After teaching a slave holder named Claudius that men were the sons of God, the next day this man freed one hundred seventeen of his slaves. In another talk, Jesus helped a Greek physician understand that men had minds and souls that needed healing as well as bodies, and this exchange with Jesus led the doctor to search for even greater ways to be of service to people.
When speaking to a Roman soldier as they walked along the Tiber river, Jesus told the man to be brave of heart, but to also be brave enough to be just and show mercy. Jesus told the soldier to obey his highest understanding of truth and goodness just as he obeyed his commander, and to love people and seek God his Father in heaven with a whole heart.
When Jesus met a poor man who had been falsely found guilty of a crime, he went with him to speak to the judge. Jesus told the judge that the greater the nation was, the more it made sure that injustice never happened to even it’s poorest citizen. He said that there was shame on any country where only those with money could get justice. Jesus said that a country’s survival depended on the fairness of its courts, and that it was a sacred duty to let innocent people go and to punish the ones who were guilty. Where religion is based on mercy, government is based on justice. After hearing Jesus speak, the judge reopened the case, reviewed the evidence, and found the poor man innocent.
Counseling the Rich Man
There was a rich man, a Roman Stoic, who wanted to know what Jesus would do with his money if he was wealthy. Jesus told him that just like he gives knowledge, wisdom, and divine service to people to enrich their mental, social, and spiritual lives, he would, in a wise manner, administer his wealth to better people’s material lives in this and future generations.
But the rich man wasn’t satisfied with that, and he wanted a more specific answer. So he asked Jesus what he, the rich man, should do with his wealth. Should he keep it, or should he give it away? Jesus could tell that this man was sincere, and that he really wanted to know how he could best serve humanity for the sake of God. So Jesus agreed to answer his question, but before doing so he said that he was only going to answer the man because he had asked for Jesus’ advice. Jesus went on to tell this rich man that the advice he was going to give to him about money was only for him, the rich man, and to not force what Jesus told him onto anyone else.

(Dataset entries)
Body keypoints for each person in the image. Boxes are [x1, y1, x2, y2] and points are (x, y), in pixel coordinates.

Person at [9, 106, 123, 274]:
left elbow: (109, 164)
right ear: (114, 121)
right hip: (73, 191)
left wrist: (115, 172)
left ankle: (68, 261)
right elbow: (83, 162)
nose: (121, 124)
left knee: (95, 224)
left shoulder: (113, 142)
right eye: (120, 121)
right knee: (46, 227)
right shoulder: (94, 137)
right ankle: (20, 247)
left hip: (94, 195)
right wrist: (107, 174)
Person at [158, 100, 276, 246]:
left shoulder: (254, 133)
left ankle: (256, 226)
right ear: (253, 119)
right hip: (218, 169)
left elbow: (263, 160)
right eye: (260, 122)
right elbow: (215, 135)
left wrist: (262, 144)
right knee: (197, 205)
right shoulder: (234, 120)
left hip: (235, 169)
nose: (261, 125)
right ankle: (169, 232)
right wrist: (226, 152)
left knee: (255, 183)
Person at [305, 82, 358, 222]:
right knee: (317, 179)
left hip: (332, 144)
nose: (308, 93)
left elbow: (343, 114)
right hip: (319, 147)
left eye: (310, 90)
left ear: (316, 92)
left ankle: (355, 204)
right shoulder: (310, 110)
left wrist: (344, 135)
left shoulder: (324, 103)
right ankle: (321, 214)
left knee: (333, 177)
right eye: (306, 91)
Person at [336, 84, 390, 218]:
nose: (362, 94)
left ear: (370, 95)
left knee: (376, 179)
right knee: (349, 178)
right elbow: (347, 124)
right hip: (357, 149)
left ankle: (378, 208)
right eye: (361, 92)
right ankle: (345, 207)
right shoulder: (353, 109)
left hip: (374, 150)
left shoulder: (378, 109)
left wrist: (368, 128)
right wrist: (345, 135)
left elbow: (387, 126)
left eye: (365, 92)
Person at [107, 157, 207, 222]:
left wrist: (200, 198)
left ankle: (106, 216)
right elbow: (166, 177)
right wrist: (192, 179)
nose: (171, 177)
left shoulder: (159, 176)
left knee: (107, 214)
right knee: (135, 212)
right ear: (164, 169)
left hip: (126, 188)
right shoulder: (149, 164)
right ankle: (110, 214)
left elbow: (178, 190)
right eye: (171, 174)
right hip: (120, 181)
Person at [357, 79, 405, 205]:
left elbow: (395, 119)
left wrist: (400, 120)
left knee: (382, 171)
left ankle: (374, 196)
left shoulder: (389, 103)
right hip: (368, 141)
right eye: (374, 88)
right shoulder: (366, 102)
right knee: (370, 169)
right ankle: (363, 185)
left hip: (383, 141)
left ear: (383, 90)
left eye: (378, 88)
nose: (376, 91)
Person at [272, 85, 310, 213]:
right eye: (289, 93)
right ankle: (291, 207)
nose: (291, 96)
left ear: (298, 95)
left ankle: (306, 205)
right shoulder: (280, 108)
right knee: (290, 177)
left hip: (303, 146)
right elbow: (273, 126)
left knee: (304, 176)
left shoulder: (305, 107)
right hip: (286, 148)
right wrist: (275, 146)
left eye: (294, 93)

### Exercise:
In the passage about Jesus's teachings, along which river was Jesus walking when he spoke to the Roman soldier? The records aren't needed here.

### Output for this task:
The Tiber river.